EXERCISE PASSAGE.
A 3-state cohort state-transition model, often called Markov model, was developed. This model simulates a hypothetical cohort of patients over a defined period in fixed time intervals, called cycles, to estimate the average time individuals spend in the various health conditions, called health states. , Individuals could transition among a preoperative state, a postoperative state, and a dead state (Fig. 1 ). Based on the time spent in these states, health benefits, like life-years or years lived with disability are calculated. , , Since health benefits now are enjoyed more than in the distant future, it is recommended to perform discounting. , A discount rate of 0.015 per year for health benefits was used, as this is common practice in The Netherlands.

Figure 1

State-transition diagram of the cohort model. The model is a state-transition cohort model with 3 health states, a preoperative health states (preop), a postoperative state (postop), and dead. All patients start in the preop health states. This is the health state where patient eligible for surgery start in our simulation. We follow these patients over time using fixed time intervals of 1 week; these fixed time intervals are called cycles. Every cycle, patients can transition to one of the other health states or they can remain in the health states they currently are. From the preop health state they either die (transition to dead health state) or continue to wait for their surgical procedure (stay in the preop health state, the arrow points back into the health state). At the time of surgical procedure, which is determined by the selected model scenario of surgical delay, all individuals still alive in the preop health state transition to the postop health state. The cohort is followed their remaining lifetime, defined as up to 100 years of age. While they are followed, they can die (transition from the postop state to dead state) or stay alive in the postop health state (transition back to the postop state). Finally, patients in the dead state remain dead, so every cycle they stay in the dead state.

EXTRACTED RECORDS.
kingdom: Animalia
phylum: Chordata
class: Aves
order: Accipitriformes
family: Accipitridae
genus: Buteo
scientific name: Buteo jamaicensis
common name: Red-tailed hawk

--

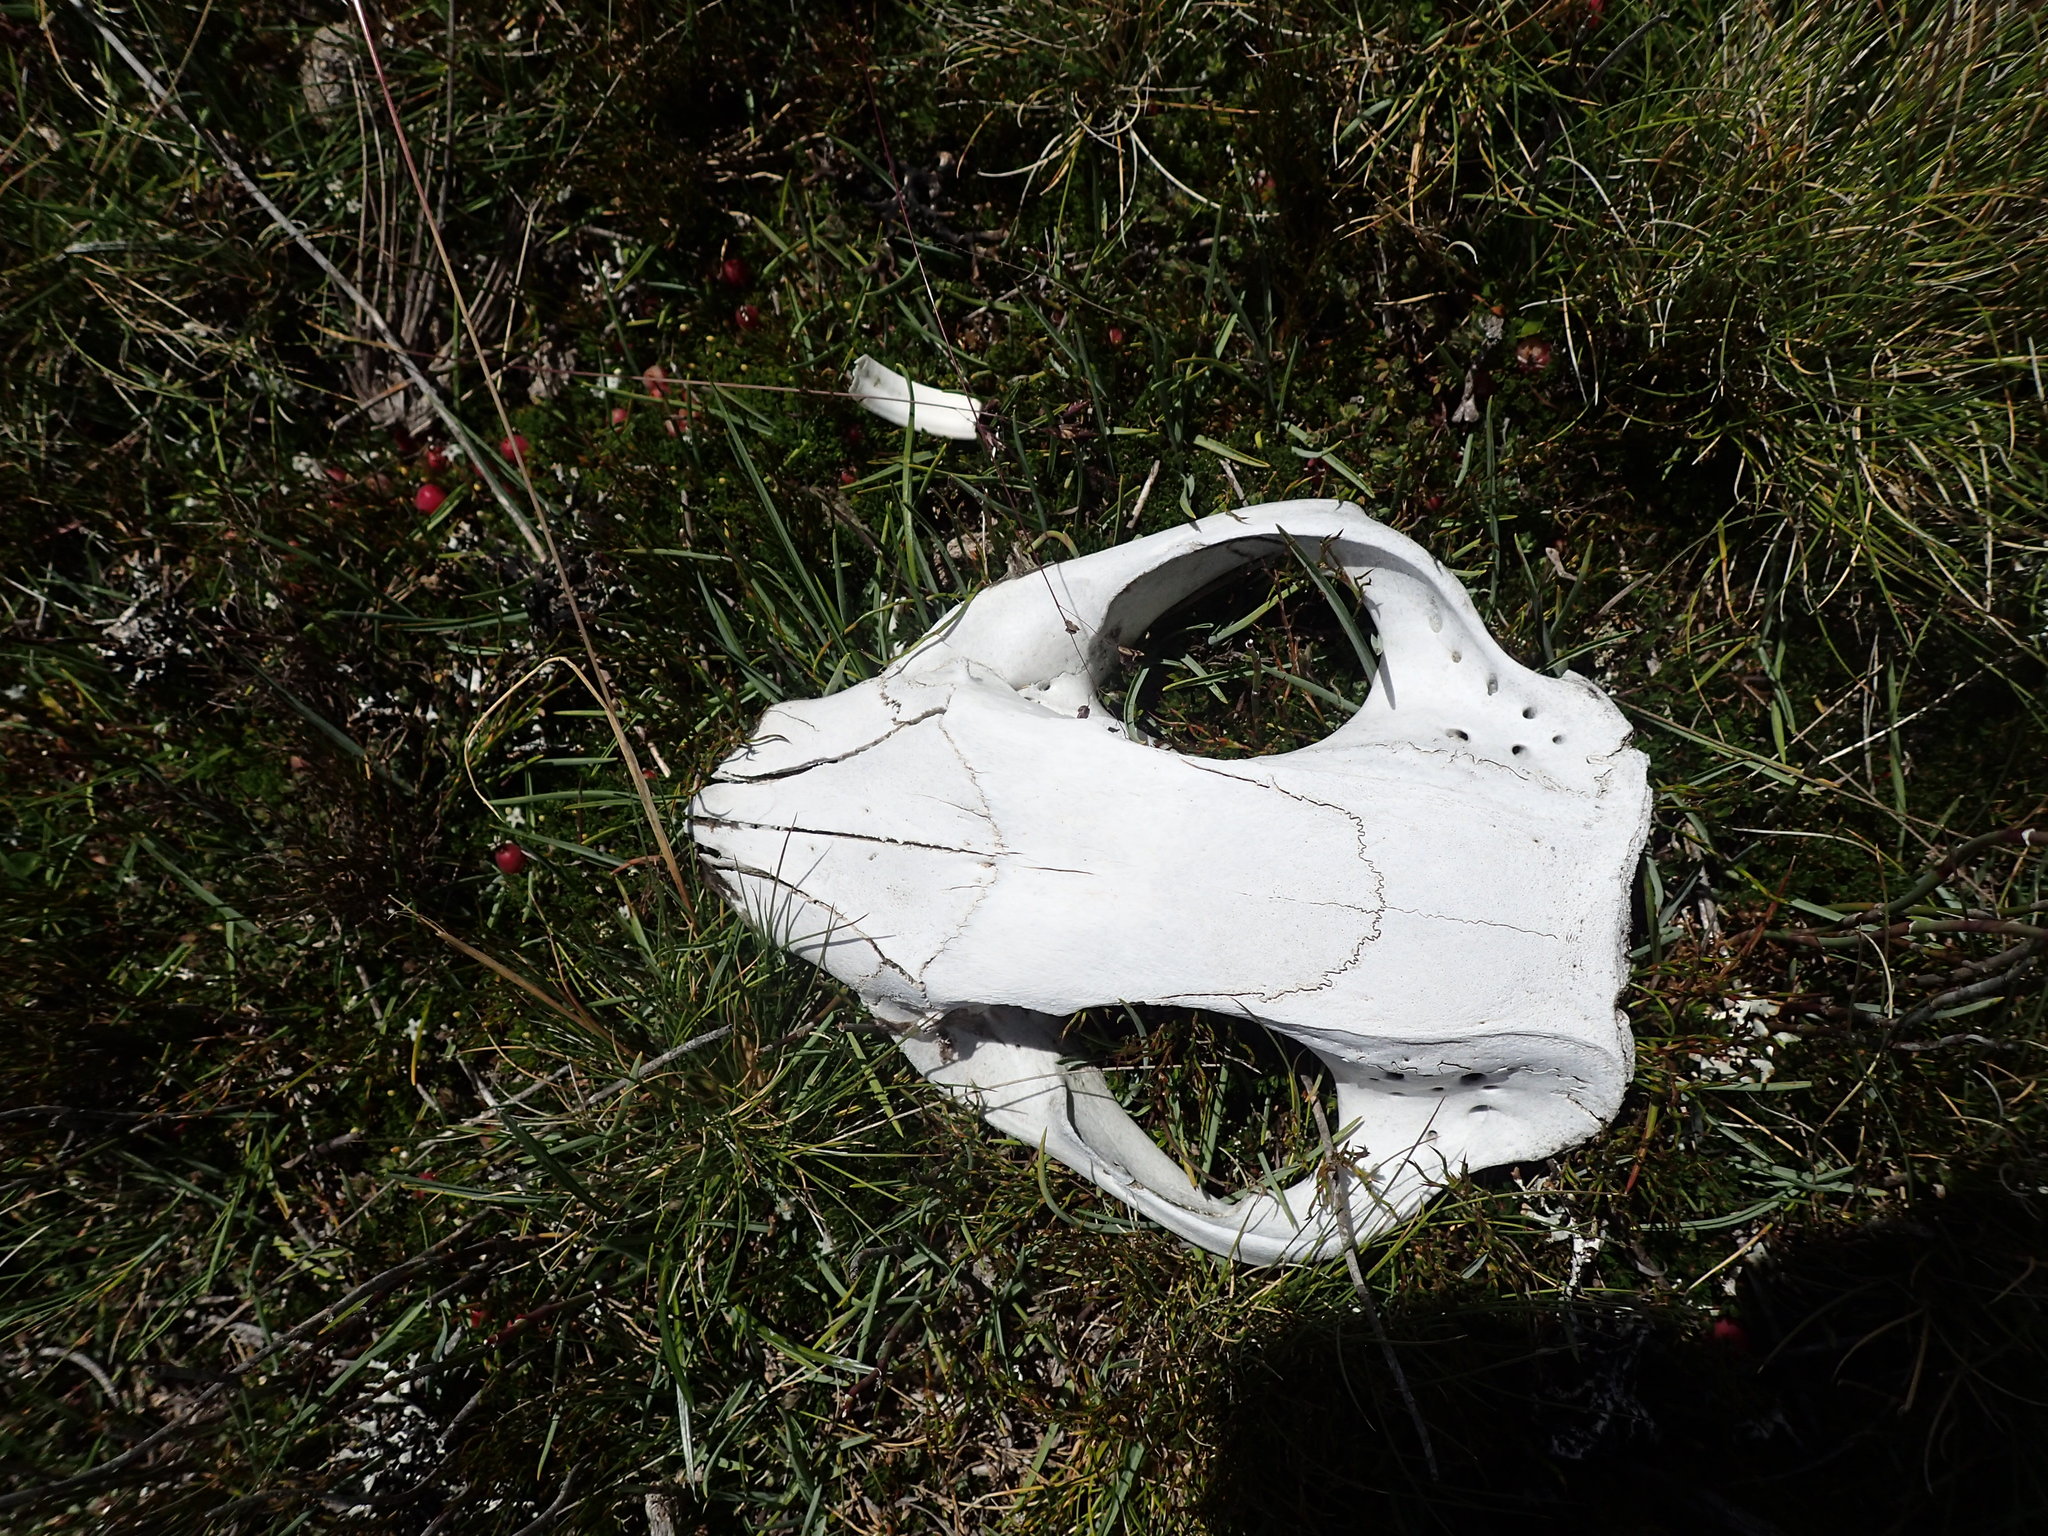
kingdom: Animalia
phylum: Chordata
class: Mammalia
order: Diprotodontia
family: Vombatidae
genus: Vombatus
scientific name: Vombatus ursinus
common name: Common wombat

EXERCISE INSTRUCTIONS.
Decide whether each statement agrees with the text on the cohort state-transition model, answering yes or no and quoting the deciding words of the text. 1. Each cycle in the model lasts one week. 2. All patients start in the postoperative state. 3. The cohort is followed up to 90 years of age.

RESPONSE BELOW.
1. Yes: "fixed time intervals of 1 week"
2. No: "All patients start in the preop health states."
3. No: "defined as up to 100 years of age"